Business/economics

Energy Executives Temper US Oil Growth Expectations Despite Higher Prices

A Dallas Fed survey update suggests few executives foresee a strong US production response, even with oil prices above $90/bbl.

Silhouette of oil pump jacks at sunset in a desert field. Symbolizes Iranian oil production, energy crisis, and rising crude prices amidst escalating Middle East conflicts and Hormuz Strait tensions.
Source: Getty Images.

With developments in the Middle East continuing to impact the global oil market, the Federal Reserve Bank of Dallas took the unusual step of updating its first‑quarter energy survey in April. The update to the last survey issued in March drew responses from executives at 120 oil and gas companies, including 78 exploration and production (E&P) firms and 42 oilfield service companies.

The updated survey results released 23 April show that oil and gas firms remain cautious about the outlook for US oil supply growth, though they see some room for increases. Forty-three percent of respondents said US oil production could increase by as much as 250,000 B/D this year, while 17% expect growth of between 250,000 and 500,000 B/D.

Another 30% said they anticipate no change in the current US production trajectory. Only 1% of respondents said they believe US oil production will rise by more than 1 million B/D.

“Extreme oil price volatility is leaving both small and large E&Ps unsure of whether to increase capital spending and activity. Even after nearly a month of oil above $90[/bbl], rig counts declined, signaling little confidence that prices will hold,” said one of the survey respondents from an oil and gas producer.

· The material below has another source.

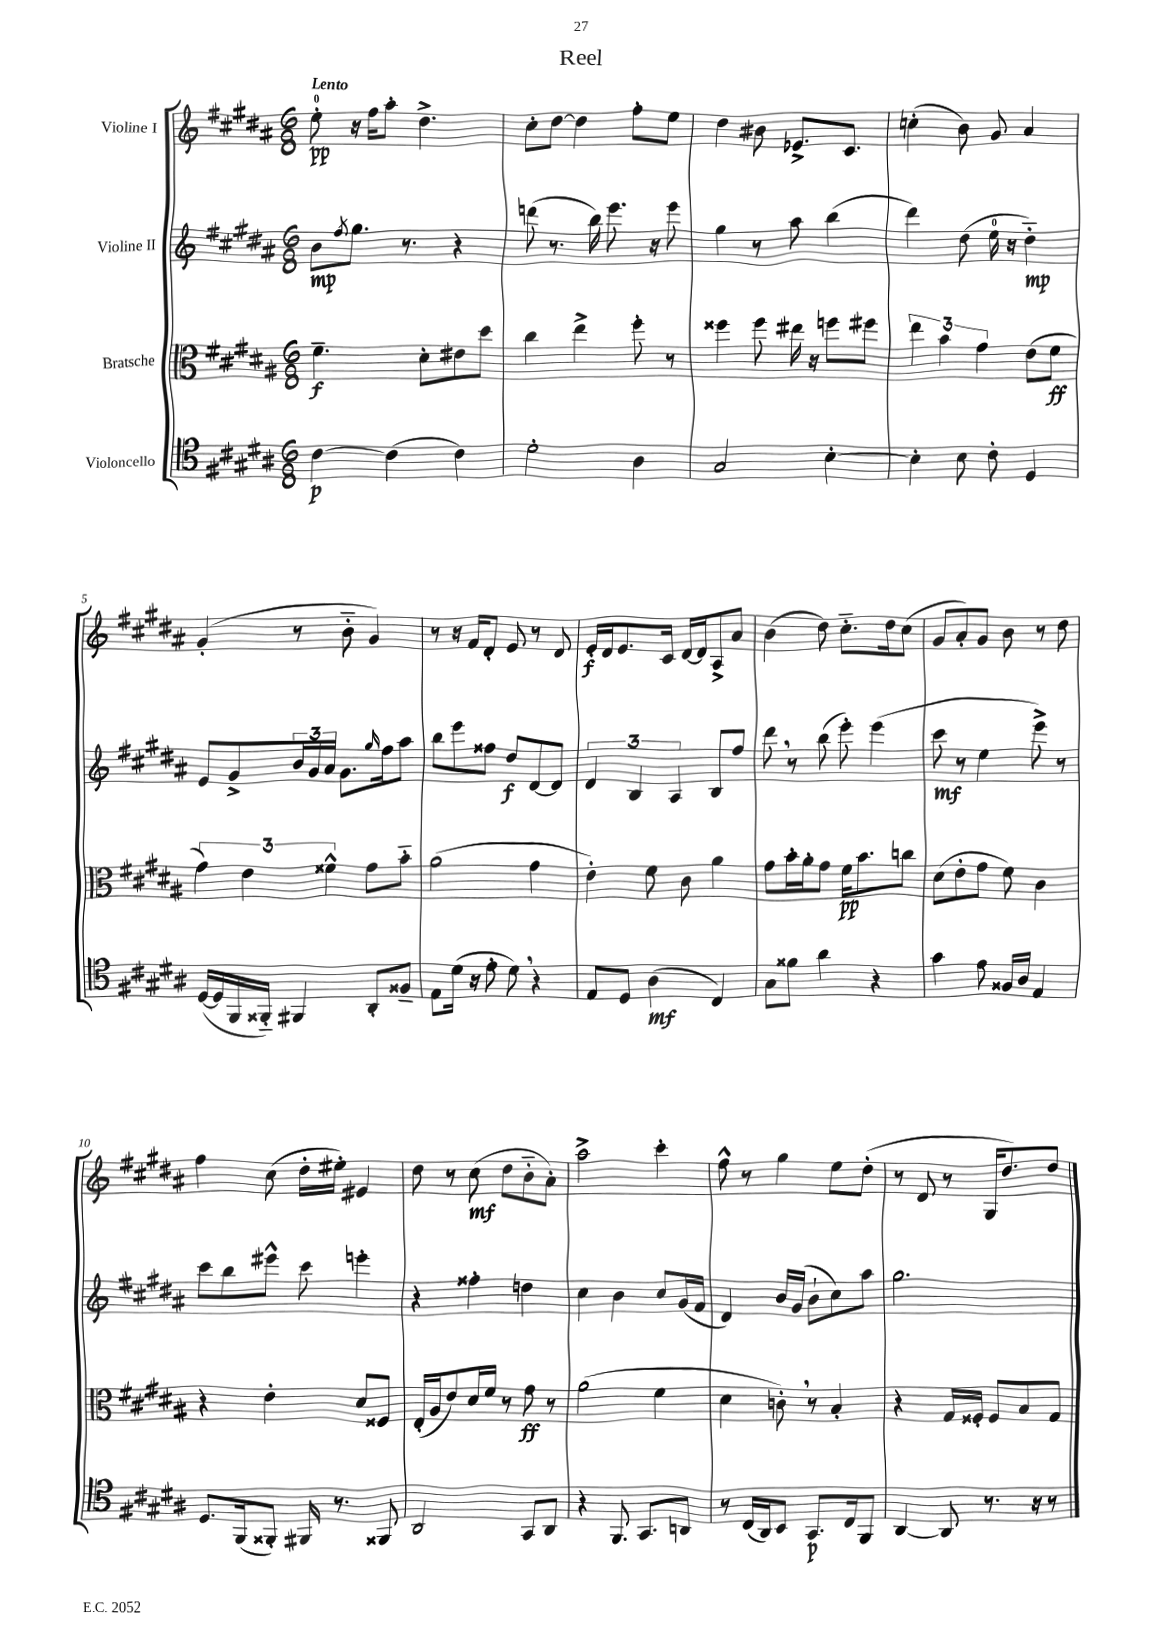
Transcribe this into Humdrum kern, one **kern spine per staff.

Several other E&P executives echoed the sense of uncertainty. One said the situation between the US, Israel, and Iran remains too fluid to assess accurately, adding, “With all of the chaos, predicting anything in the energy sector is very difficult.”

When asked about the outlook for employment at their companies through the end of the year, responses from oil and gas producers were the most cautious. Seventy-three percent of E&P executives said they expect employment levels to remain unchanged, while 17% anticipate a “slight” increase in headcount. Only 1% said employment would “increase significantly.”

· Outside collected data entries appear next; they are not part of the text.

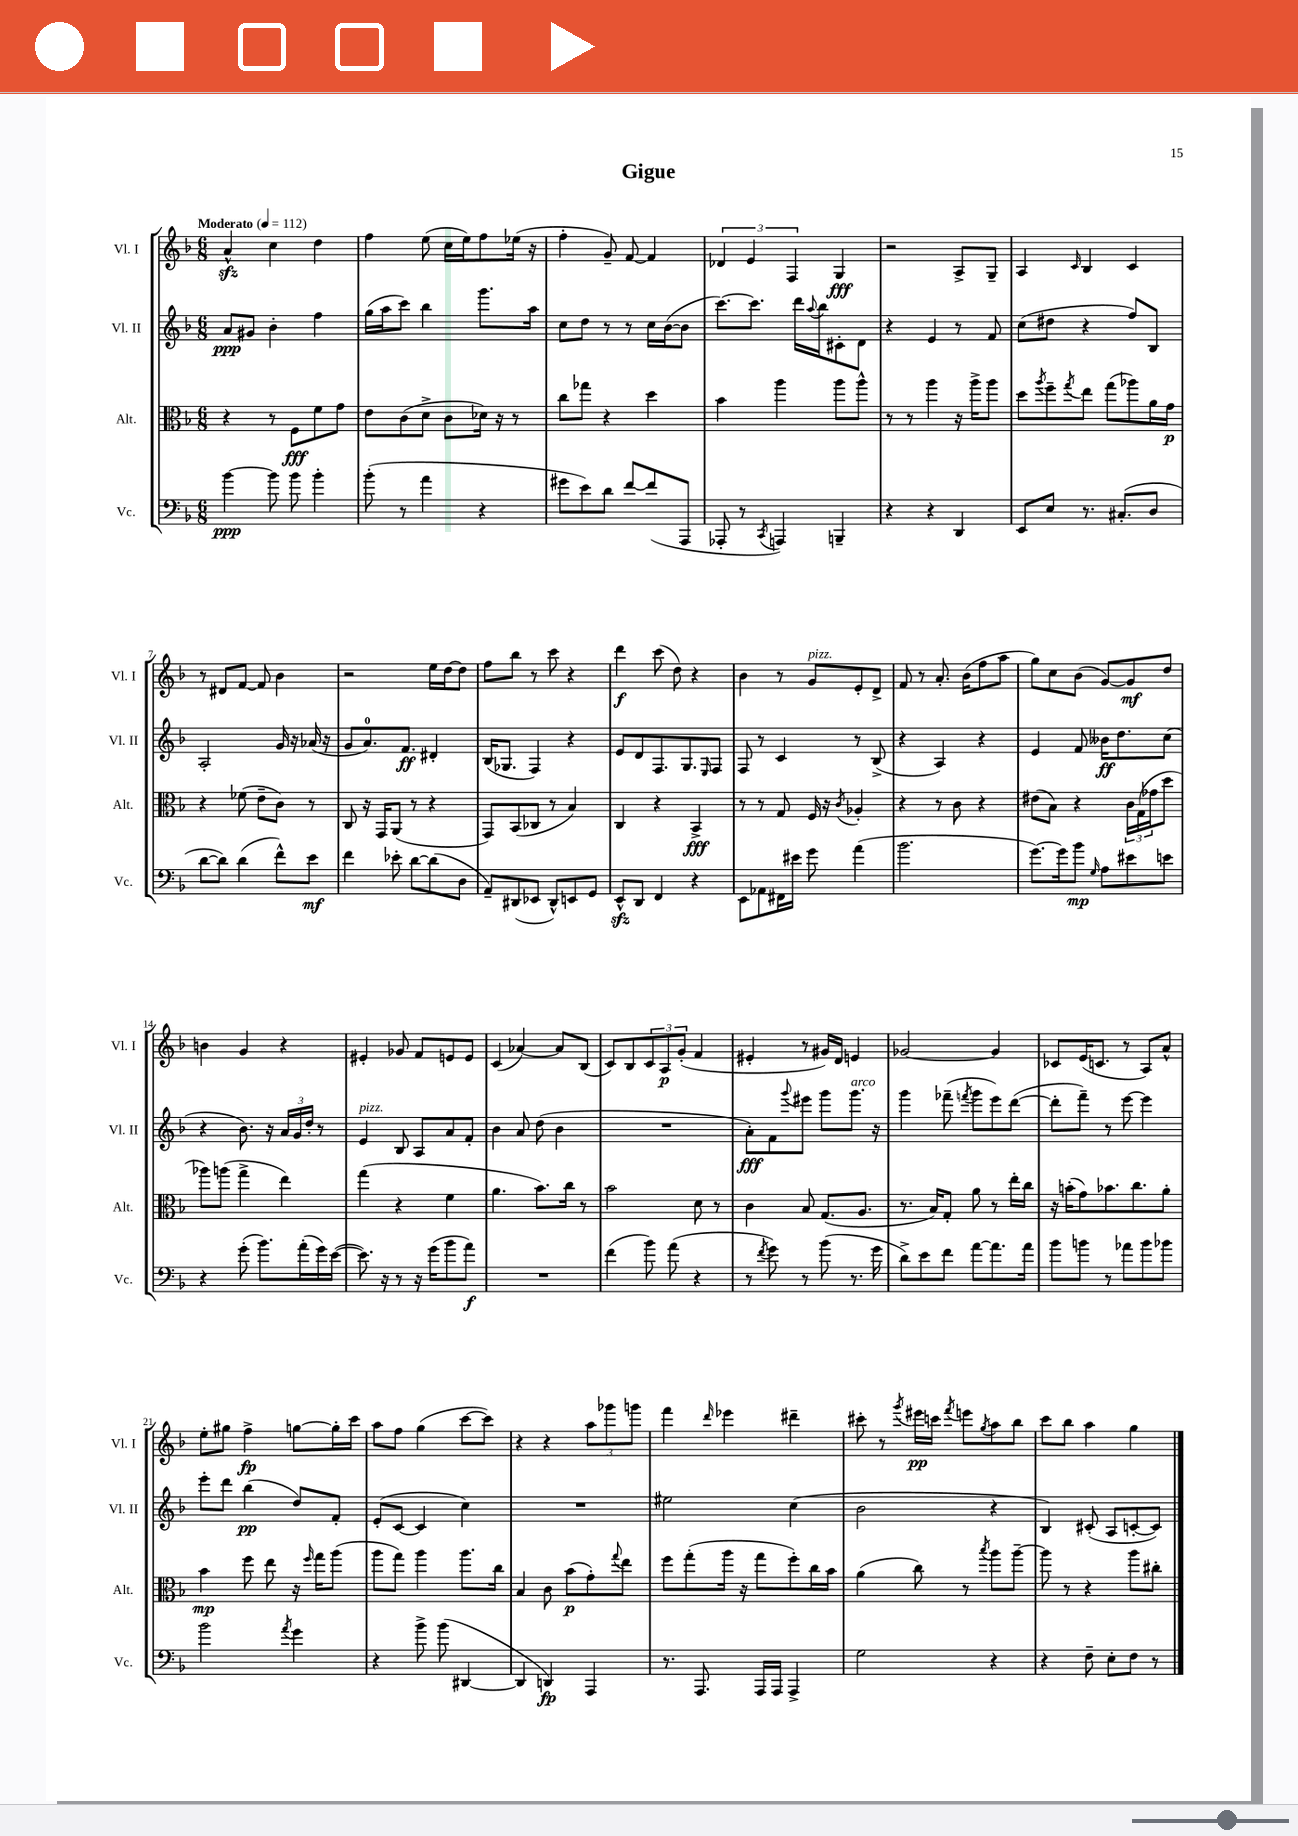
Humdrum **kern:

**kern	**kern	**kern	**kern
*staff4	*staff3	*staff2	*staff1
*clefF4	*clefC3	*clefG2	*clefG2
*k[b-]	*k[b-]	*k[b-]	*k[b-]
*M6/8	*M6/8	*M6/8	*M6/8
*MM112	*MM112	*MM112	*MM112
[4b-\	4r	8a/L	4a^^/
.	.	8g#/J	.
8b-\]	8r	4b-'\	4cc\
8b-\	8F\L	.	.
4b-'\	8f\	4ff\	4dd\
.	8g\J	.	.
=	=	=	=
(8b-'\	8e\L	(16gg\LL	4ff\
.	.	16aa\J	.
8r	(8c\	8ccc\J)	.
4a\	8d^\J	4bb-\	(8ee\
.	8c\L	.	16cc\LL
.	.	.	16ee\J)
4r	16d-\Jk)	8.ggg\L	8ff\
.	16r	.	.
.	8r	.	(16ee-\Jk
.	.	16aa\Jk	16r
=	=	=	=
8g#\L	8cc\L	8cc\L	4ff'\
8e\)	8gg-\J	8dd\J	.
8d\J	4r	8r	8g~/)
[8f/L	.	8r	[8f/
(8f/]	4dd\	16cc\LL	4f/]
.	.	([16b-\J	.
8AAA/J	.	8b-\]J	.
=	=	=	=
8AAA-'/	4b-\	[8.ccc\L)	6d-/
8r	.	.	.
.	.	.	6e/
.	.	8.ccc\]J	.
8qCC/	.	.	.
4AAA/)	4aa\	.	.
.	.	.	6F/
.	.	16ddd\LL	.
.	.	8qqaa/	.
.	.	16bb-\J	.
4BBB~/	8aa\L	8c#'\	4G/
.	8aa^^\J	8d\J	.
=	=	=	=
4r	8r	4r	2r
.	8r	.	.
4r	4aa\	4e/	.
4DD/	16r	8r	8A^/L
.	16aa^\LK	.	.
.	8aa\J	8f/	8G~/J
=	=	=	=
8EE/L	8dd\L	(8cc\L	4A/
.	8qaa/	.	.
8E/J	8ff~\	8dd#\J	.
.	8qgg/	.	16qqc/
8.r	8ee\J	4r	4B-/
.	(8gg\L	.	.
(8.C#'/L	.	.	.
.	8aa-\)	8ff/L)	4c/
8D/J	16a\L	8B-/J	.
.	16g\JJ	.	.
=	=	=	=
[8d\L	4r	2A'/	8r
8d\]J)	.	.	8d#/L
(4d\	(8f-\	.	[8f/J
.	8e~\L	.	8f/]
8f^^\L)	8c\J)	16g/	4b-\
.	.	16r	.
8e\J	8r	(16a-/	.
.	.	16r	.
=	=	=	=
4f\	8C/	8g/L	2r
.	16r	8.a/)	.
.	16GG/LK	.	.
8e-'\	(8AA/J	.	.
.	.	8.f/J	.
[8d\L	8r	.	.
(8d\]	4r	4d#'/	16ee\LL
.	.	.	[16dd\J
8D\J	.	.	8dd\]J
=	=	=	=
8AA~/L)	8GG/L)	(16B-/LK	8ff\L
.	.	8.G-/J	.
(8DD#/	(8BB-/	.	8bb-\J
8EE-/J	8C-/J	4F/)	8r
8DD#^^/L)	8r	.	8ccc\
8EE/	4B-/)	4r	4r
8GG/J	.	.	.
=	=	=	=
8EE^^/L	4C/	8e/L	4ddd\
8DD/J	.	8d/	.
4FF/	4r	8.F/	(8ccc\
.	.	.	8dd\)
.	.	8.G/	.
4r	4BB-^/	.	4r
.	.	16qqE/	.
.	.	8F/J	.
=	=	=	=
8EE\L	8r	8F/	4b-\
8AA-\	8r	8r	.
16FF#\L	8G/	4c/	8r
16e#\JJ	.	.	.
8g\	16F/	.	8g/L
.	16r	.	.
.	8qc/	.	.
(4a\	4A-'/	8r	8e'/
.	.	(8B-^/	8d^/J
=	=	=	=
2.b-\	4r	4r	8f/
.	.	.	8r
.	8r	4A/)	8.a'/
.	8c\	.	.
.	.	.	(16b-\LK
.	4r	4r	8ff\
.	.	.	8aa\J
=	=	=	=
[8.g\L)	(8e#\L	4e/	8gg\L)
.	8B-\J)	.	8cc\
16g\]k	.	.	.
8b-\J	4r	8f/	(8b-\J
16qqG/	.	.	.
8A\L	.	16b--\LK	[8g/L)
.	.	8.dd\	.
8e#\	24c\LL	.	8g/]
.	(24G\	.	.
.	24g-\J	.	.
8e\J	8dd\J	(8cc\J	8dd/J
=	=	=	=
4r	8aa-\L)	4r	4b\
.	(8aa\J	.	.
(8g'\	4gg^\	8.b-\)	4g/
8.b-\L)	.	.	.
.	.	16r	.
.	4ee\)	24a/LL	4r
.	.	24g/	.
(16a'\L	.	.	.
.	.	24dd'/JJ	.
16g\)	.	8r	.
([16e\JJ	.	.	.
=	=	=	=
8.e\])	(4gg\	4e/	4e#'/
16r	.	.	.
8r	4r	8B-/	8g-/
16r	.	8A/L	8f/L
(16g\LK	.	.	.
8b-\	4f\	8a/	8e/
8a\J)	.	8f'/J	8e/J
=	=	=	=
2.r	4.a\	4b-\	(4c/
.	.	8a/	[4a-/)
.	8.b-\L)	(8dd\	.
.	.	4b-\	8a-/]L
.	16cc\Jk	.	.
.	8r	.	(8B-/J
=	=	=	=
(4f\	2b-\	2.r	8c/L)
.	.	.	8B-/
8b-\)	.	.	12c/
.	.	.	12A/
(8a\	.	.	.
.	.	.	(12g'/J
4r	8d\	.	4f/
.	8r	.	.
=	=	=	=
8r	4c\	8a'\L)	4e#'/
8qf/	.	.	.
8g\)	.	8f\	.
.	.	8qqggg/	.
8r	8B-/	8eee#\J	8r
(8b-\	(8.G/L	8ggg\L	16g#/LL)
.	.	.	16d/JJ
8.r	.	8.ggg\J	4e/
.	8.A/J	.	.
16g\	.	16r	.
=	=	=	=
8d^\L)	8.r	4ggg\	[2g-/
8e\	.	.	.
.	16B-/LK)	.	.
8f\J	8G'/J	(8fff-~\	.
.	.	8qfff/	.
[8a\L	8a\	8ggg\L	.
8.a\]	8r	8eee\)	4g-/]
.	16ee'\LL	([8ddd\J	.
16a\Jk	16cc\JJ	.	.
=	=	=	=
8b-\L	16r	8ddd'\]L	8c-/L
.	(16b'\LK	.	.
8b\J	8g\)	8fff~\J)	(16e/K
.	.	.	8.c/J
8r	8.b-\	8r	.
8a-\L	.	[8eee\	8r
.	8.cc\	.	.
8b\	.	4eee\]	8A/L)
8b-\J	8a'\J	.	8a^^/J
=	=	=	=
2b-\	4b-\	8eee'\L	8ee'\L
.	.	8ddd\J	8gg#\J
.	8ff\	(4bb-\	4ff^\
.	8ee\	.	.
8qa/	.	.	.
4g\	16r	8dd/L)	[8gg\L
.	16qqff/	.	.
.	16gg\LK	.	.
.	(8aa\J	8f'/J	16gg'\]L
.	.	.	16ccc\JJ
=	=	=	=
4r	8aa\L	(8e'/L	8aa\L
.	8gg\J)	[8c/J	8ff\J
8b-^\	4aa\	4c/]	(4gg\
(8b-\	.	.	.
[4DD#/	8.aa\L	4cc\)	[8ccc\L
.	.	.	8ccc\]J)
.	16cc\Jk	.	.
=	=	=	=
4DD#/]	4B-/	2.r	4r
4DD/)	8c\	.	4r
.	(8b-\L	.	.
4AAA/	8g'\)	.	12aa\L
.	.	.	12ggg-\
.	8qqgg/	.	.
.	8ee\J	.	.
.	.	.	12ggg\J
=	=	=	=
8.r	8ff\L	2ee#\	4fff\
.	(8gg'\	.	.
8.AAA/	.	.	.
.	.	.	16qqddd/
.	16aa\Jk	.	4eee-\
.	16r	.	.
16AAA/LL	8gg\L	.	.
16AAA/JJ	.	.	.
4AAA^/	8ff'\)	(4cc\	4ddd#~\
.	16cc\L	.	.
.	16b-\JJ	.	.
=	=	=	=
2G\	(4a\	2b-\	8ccc#'\
.	.	.	8r
.	.	.	8qggg/
.	8cc\)	.	16eee#\LL
.	.	.	16ccc\JJ
.	.	.	8qfff/
.	8r	.	8eee\L
.	8qbb-/	.	8qgg/
4r	8aa\L	4r	8aa\
.	[8aa~\J	.	8bb-\J
=	=	=	=
4r	8aa\]	4B-/)	8ccc\L
.	8r	.	8bb-\J
8F~\	4r	(8c#'/	4aa\
8E'\L	.	8A/L	.
8F\J	8aa\L	[8c'/	4gg\
8r	8cc#'\J	8c/]J)	.
==	==	==	==
*-	*-	*-	*-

Service sector executives expressed a more bullish view with 49% predicting a “slight” increase in employment, while 10% said they expect a “significant” increase. Another 34% said employment levels are likely to remain unchanged.

In written comments, some service sector respondents also highlighted the uncertainty created by the conflict, which remains under a tentative ceasefire. One said unpredictable decision‑making from the White House “makes business modeling near impossible.”

Another service company executive said they expect US oil prices to fall to $70 to $80/bbl once the Strait of Hormuz fully reopens, down from the upper‑$90/bbl range seen recently.

On the timing of a return to normal vessel traffic through the Strait of Hormuz, most respondents leaned toward the second half of the year. Thirty-nine percent said it would happen by August, while 40% said November or later. Only 20% said normal traffic levels would resume by May. The question drew responses from 99 executives.

One E&P respondent summed up the situation by saying that “there is no way to predict the outcome of the war with Iran,” adding, “The effect it will have on domestic oil production depends on how long the strait remains closed, which in turn depends on how long Iran can control movement through the strait.”

Executives were also asked whether they expect the Strait of Hormuz to face further disruptions over the next 5 years, even if the current situation returns to normal. Nearly half of the 112 respondents said future disruptions are “very likely,” while 38% said they are “somewhat likely.” Only 14% said such a scenario is unlikely.

Just over a third of survey participants said the conflict has increased the cost of shipping oil out of the Persian Gulf by $2 to $4/bbl. The survey cited higher insurance premiums, freight costs, and tolls as the primary cost drivers. Another 20% estimated the premium at $4 to $6/bbl, while 23% said shipping costs out of the region have risen by more than $6/bbl.